◆ PROBLEM TO WORK ON
In the records, substitute "Messages:" for every occurrence of "Posts:" and reproduce the lines with nothing else altered.

◆ INFORMATION
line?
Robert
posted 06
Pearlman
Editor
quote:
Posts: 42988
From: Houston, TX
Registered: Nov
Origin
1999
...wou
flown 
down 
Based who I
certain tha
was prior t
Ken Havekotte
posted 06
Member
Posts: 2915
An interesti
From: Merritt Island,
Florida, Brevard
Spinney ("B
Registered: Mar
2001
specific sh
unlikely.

◆ REPLY TO THE TASK
line?
Robert
posted 06
Pearlman
Editor
quote:
Messages: 42988
From: Houston, TX
Registered: Nov
Origin
1999
...wou
flown 
down 
Based who I
certain tha
was prior t
Ken Havekotte
posted 06
Member
Messages: 2915
An interesti
From: Merritt Island,
Florida, Brevard
Spinney ("B
Registered: Mar
2001
specific sh
unlikely.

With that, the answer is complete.